MK: Well, you know, basically when I got introduced to the whole Mayan thing it kind of blew me away, looking at how certain cultures have looked at the larger historical time perspective of how we sit in a very, very large galaxy. When you start looking at it that way, the Mayans really had it mapped out in a lot of ways, it was the one of the most intensely accurate, astronomical- just all the data they received and how they put it into their entire way of living. You know, if you look at the ruins of Chichen Itza, and how they seemed to kind of integrate this larger belief of how we’re one very small cog in a larger wheel and also how we’re affected by all the different things that happen in our galaxy from a universal perspective

GS: Have you been down there at all?

MK: Yeah, we actually got to play a show in Mexico. About 4 years ago, we played in this little town called Akmal. I never got to go to Chichen Itza, but we got to go to Tulum.

GS: Oh yeah, Tulum is beautiful.

MK: Yeah, it’s really beautiful. So, I started thinking about it when I started doing research. They predicted a lot of things happening within the larger framework of things.
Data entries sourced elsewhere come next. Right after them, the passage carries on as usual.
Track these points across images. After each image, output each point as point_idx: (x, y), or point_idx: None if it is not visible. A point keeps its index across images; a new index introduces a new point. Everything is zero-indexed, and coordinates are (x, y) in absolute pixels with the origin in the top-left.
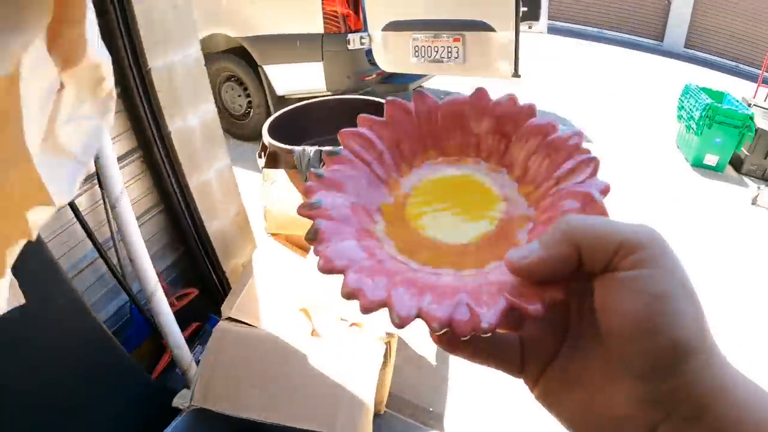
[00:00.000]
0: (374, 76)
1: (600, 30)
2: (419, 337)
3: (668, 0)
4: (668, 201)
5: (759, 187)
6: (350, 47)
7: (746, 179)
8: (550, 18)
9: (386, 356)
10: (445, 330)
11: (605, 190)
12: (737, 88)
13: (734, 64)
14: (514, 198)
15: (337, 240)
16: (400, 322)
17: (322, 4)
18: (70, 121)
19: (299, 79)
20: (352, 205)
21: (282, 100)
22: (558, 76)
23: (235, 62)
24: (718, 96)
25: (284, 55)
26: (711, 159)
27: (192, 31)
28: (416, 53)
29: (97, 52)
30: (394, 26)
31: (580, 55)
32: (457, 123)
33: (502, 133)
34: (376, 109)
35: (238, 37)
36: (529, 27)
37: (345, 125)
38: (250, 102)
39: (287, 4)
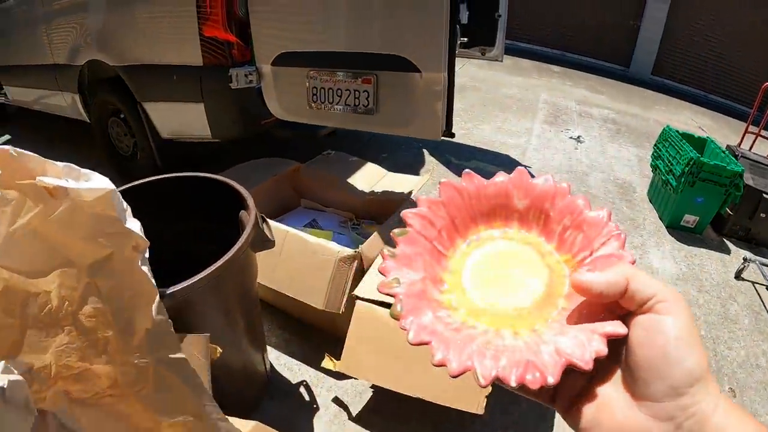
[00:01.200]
0: (273, 119)
1: (563, 53)
2: None
3: (635, 23)
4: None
5: (745, 259)
6: (234, 85)
7: (727, 242)
8: (509, 38)
9: None
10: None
11: (631, 264)
12: (704, 119)
13: (703, 93)
14: (555, 265)
15: (417, 315)
16: (484, 383)
17: (200, 27)
18: None
19: (181, 122)
20: (422, 279)
21: (168, 145)
22: (513, 108)
23: (116, 95)
24: (700, 143)
25: (162, 91)
26: (689, 220)
27: None
28: (314, 97)
29: None
30: (287, 59)
31: (538, 80)
32: (502, 200)
33: (541, 210)
34: (191, 187)
35: (115, 65)
36: (482, 53)
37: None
38: (136, 142)
39: (162, 26)
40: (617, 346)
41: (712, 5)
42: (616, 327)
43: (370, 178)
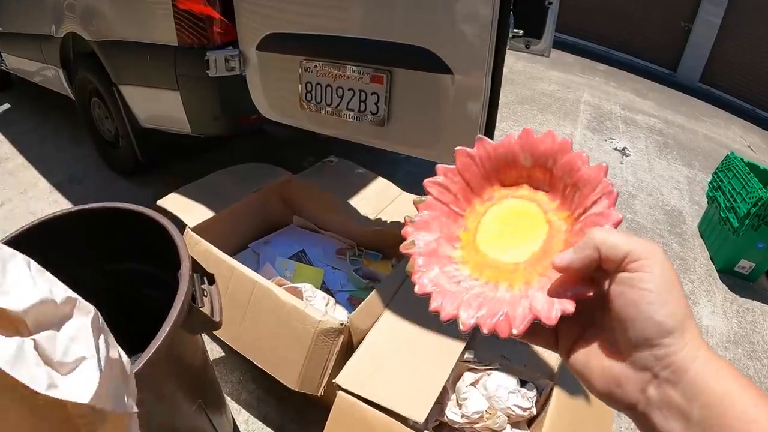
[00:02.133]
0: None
1: (608, 50)
2: None
3: (686, 25)
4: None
5: None
6: (212, 72)
7: None
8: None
9: None
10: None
11: (617, 223)
12: (753, 137)
13: (751, 107)
14: (555, 222)
15: (427, 270)
16: (464, 329)
17: None
18: None
19: (159, 111)
20: (437, 239)
21: (150, 135)
22: (552, 109)
23: (94, 74)
24: (765, 175)
25: (137, 74)
26: (745, 265)
27: None
28: (308, 95)
29: None
30: (276, 43)
31: (580, 77)
32: (510, 161)
33: (545, 167)
34: (116, 221)
35: (90, 40)
36: (526, 46)
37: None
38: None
39: None
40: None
41: None
42: (583, 289)
43: (379, 199)
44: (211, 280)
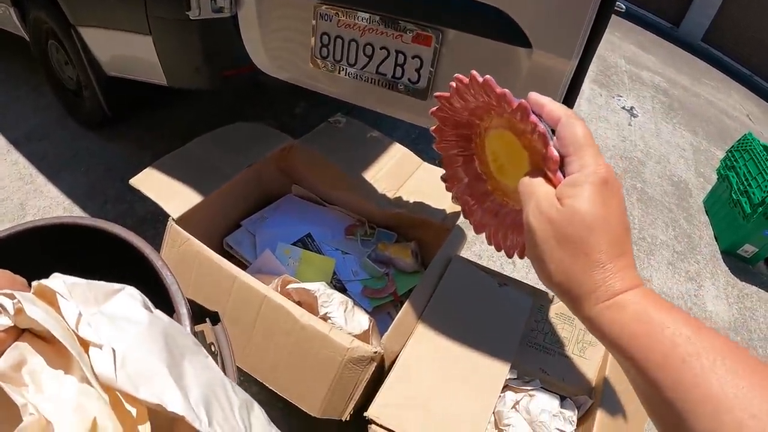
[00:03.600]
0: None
1: None
2: None
3: None
4: (683, 296)
5: None
6: (193, 14)
7: None
8: None
9: None
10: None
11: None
12: (750, 105)
13: (749, 73)
14: (529, 146)
15: (473, 213)
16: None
17: None
18: None
19: (127, 59)
20: (468, 182)
21: (118, 84)
22: None
23: (48, 12)
24: None
25: (99, 15)
26: (748, 249)
27: None
28: (323, 49)
29: None
30: None
31: None
32: (471, 105)
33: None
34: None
35: None
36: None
37: None
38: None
39: None
40: None
41: None
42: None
43: (397, 171)
44: (215, 319)
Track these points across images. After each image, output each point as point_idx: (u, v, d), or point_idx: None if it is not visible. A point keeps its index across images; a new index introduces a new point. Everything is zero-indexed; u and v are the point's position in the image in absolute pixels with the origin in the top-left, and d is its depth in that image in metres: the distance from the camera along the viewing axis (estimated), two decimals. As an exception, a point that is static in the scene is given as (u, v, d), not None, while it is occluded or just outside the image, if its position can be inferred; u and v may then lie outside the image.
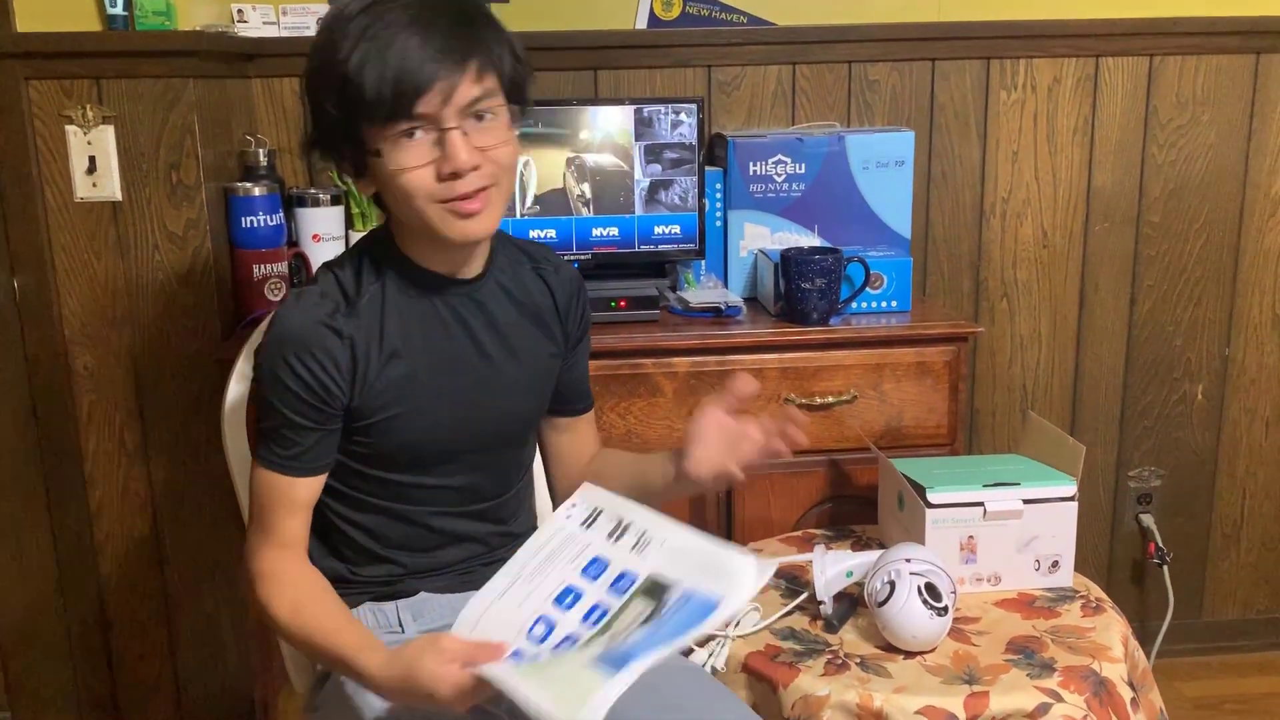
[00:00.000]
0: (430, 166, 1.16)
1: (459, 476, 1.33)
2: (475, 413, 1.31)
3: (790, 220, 2.06)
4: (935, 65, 2.23)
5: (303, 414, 1.22)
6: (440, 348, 1.28)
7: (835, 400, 1.90)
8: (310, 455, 1.25)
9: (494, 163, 1.19)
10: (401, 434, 1.27)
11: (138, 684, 2.11)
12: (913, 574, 1.46)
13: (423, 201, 1.18)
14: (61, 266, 1.91)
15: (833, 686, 1.41)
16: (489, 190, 1.20)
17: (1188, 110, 2.29)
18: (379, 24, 1.13)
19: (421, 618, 1.35)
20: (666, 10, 2.18)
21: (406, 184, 1.17)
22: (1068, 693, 1.39)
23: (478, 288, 1.30)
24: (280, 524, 1.26)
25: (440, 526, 1.34)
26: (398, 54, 1.12)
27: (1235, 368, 2.42)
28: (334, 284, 1.25)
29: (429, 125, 1.16)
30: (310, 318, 1.22)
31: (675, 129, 2.00)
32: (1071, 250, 2.34)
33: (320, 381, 1.21)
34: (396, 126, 1.15)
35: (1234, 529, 2.50)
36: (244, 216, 1.96)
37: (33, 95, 1.84)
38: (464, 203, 1.18)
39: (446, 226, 1.19)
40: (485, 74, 1.17)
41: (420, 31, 1.13)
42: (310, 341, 1.21)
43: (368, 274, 1.26)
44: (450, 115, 1.15)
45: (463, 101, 1.15)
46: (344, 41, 1.14)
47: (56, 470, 2.00)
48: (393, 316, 1.26)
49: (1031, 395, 2.39)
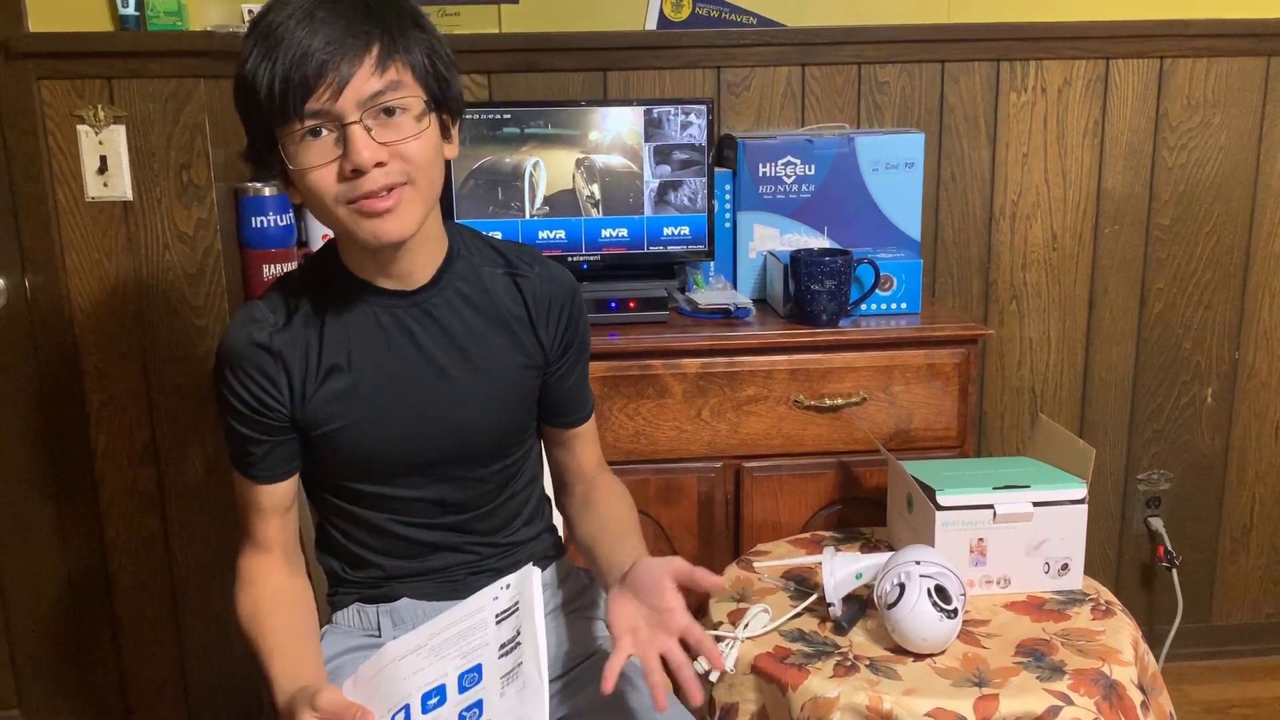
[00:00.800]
0: (333, 165, 1.12)
1: (425, 488, 1.31)
2: (429, 426, 1.27)
3: (799, 222, 2.06)
4: (945, 67, 2.23)
5: (248, 426, 1.24)
6: (383, 360, 1.25)
7: (844, 402, 1.89)
8: (265, 464, 1.26)
9: (403, 159, 1.13)
10: (350, 447, 1.27)
11: (146, 682, 2.12)
12: (922, 576, 1.46)
13: (331, 203, 1.14)
14: (72, 265, 1.92)
15: (842, 688, 1.40)
16: (401, 188, 1.14)
17: (1198, 113, 2.29)
18: (275, 23, 1.10)
19: (401, 624, 1.34)
20: (676, 11, 2.18)
21: (312, 185, 1.13)
22: (1078, 695, 1.39)
23: (427, 297, 1.25)
24: (255, 527, 1.29)
25: (415, 536, 1.33)
26: (286, 49, 1.08)
27: (1245, 371, 2.41)
28: (279, 299, 1.25)
29: (330, 123, 1.11)
30: (243, 337, 1.22)
31: (685, 130, 2.00)
32: (1081, 253, 2.34)
33: (256, 396, 1.22)
34: (295, 125, 1.11)
35: (1243, 533, 2.49)
36: (254, 216, 1.96)
37: (45, 95, 1.85)
38: (370, 201, 1.13)
39: (357, 227, 1.15)
40: (387, 63, 1.11)
41: (311, 25, 1.09)
42: (243, 359, 1.22)
43: (310, 288, 1.25)
44: (349, 110, 1.10)
45: (362, 95, 1.10)
46: (246, 44, 1.12)
47: (66, 469, 2.01)
48: (332, 330, 1.24)
49: (1041, 398, 2.39)
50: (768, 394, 1.88)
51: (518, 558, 1.38)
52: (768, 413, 1.89)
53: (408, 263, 1.24)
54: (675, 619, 1.13)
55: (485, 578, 1.36)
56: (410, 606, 1.34)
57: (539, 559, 1.40)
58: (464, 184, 1.94)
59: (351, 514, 1.32)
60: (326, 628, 1.40)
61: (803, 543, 1.84)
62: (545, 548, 1.43)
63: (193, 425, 1.99)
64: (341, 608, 1.37)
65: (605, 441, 1.61)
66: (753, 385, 1.88)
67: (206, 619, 2.08)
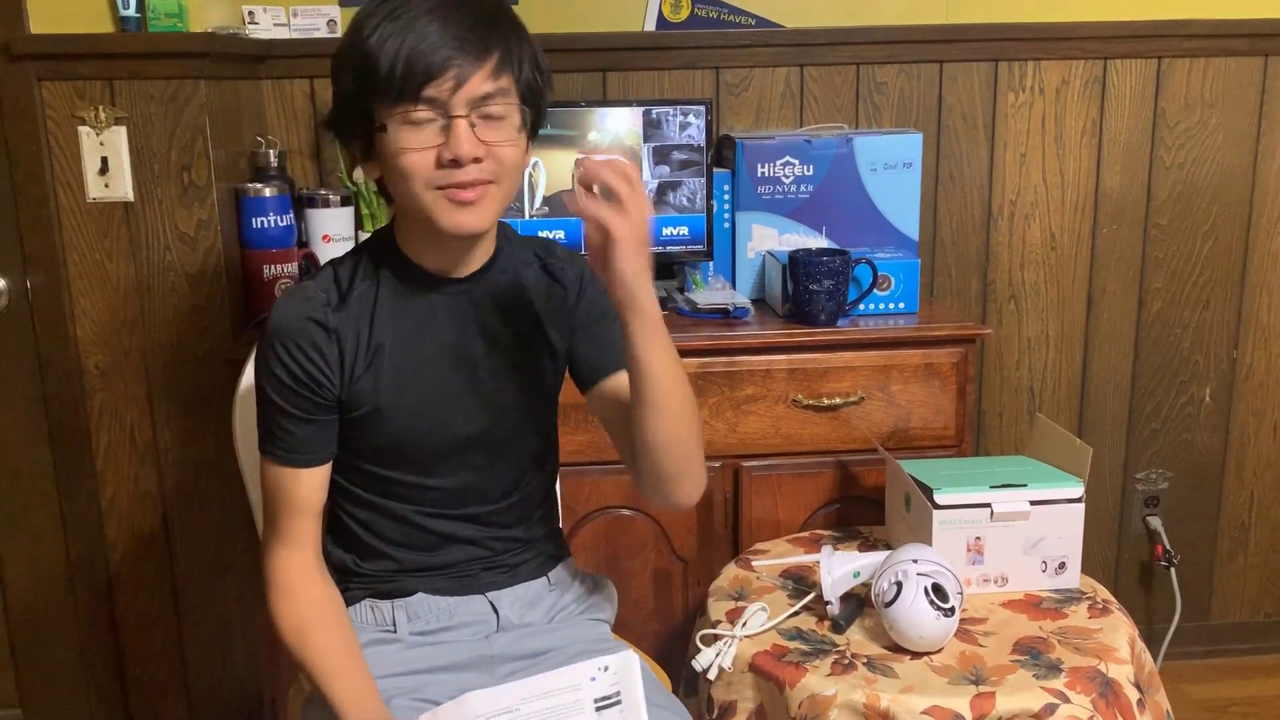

This is a very unique time – they always thought of this point on their calendar, which is their zero point to a certain degree, I guess I would call it happening on December 21, the December solstice of 2012, which is the end of their long count calendar and it’s a cycle where our earth, our sun, and the middle of the Milky Way all line up and it only happens once every 256,000 years or something like that.

GS: Isn’t it every 26,000 years?

MK: 26,000, but then there’s a larger cycle.

GS: Right, it’s all quite intriguing.

(Maya scholar John Major Jenkins describes the nature of the Mayan “long count” cycle that concludes on 12/21/2012 right here)

MK: Yeah, and so when you start thinking about it, they looked at this time as being a time where there’s going to be an accelerated amount of information, a changing of the ages and they always seemed to look at these times for opportunities for humans to potentially raise their consciousness to a different level. If you look at how things have changed in the 20th century and all the things that have happened, there’s definitely been this intense logarithmic, exponential growth of knowledge and the amount of information that’s being psychically put out there, and seems like it’s leading to something.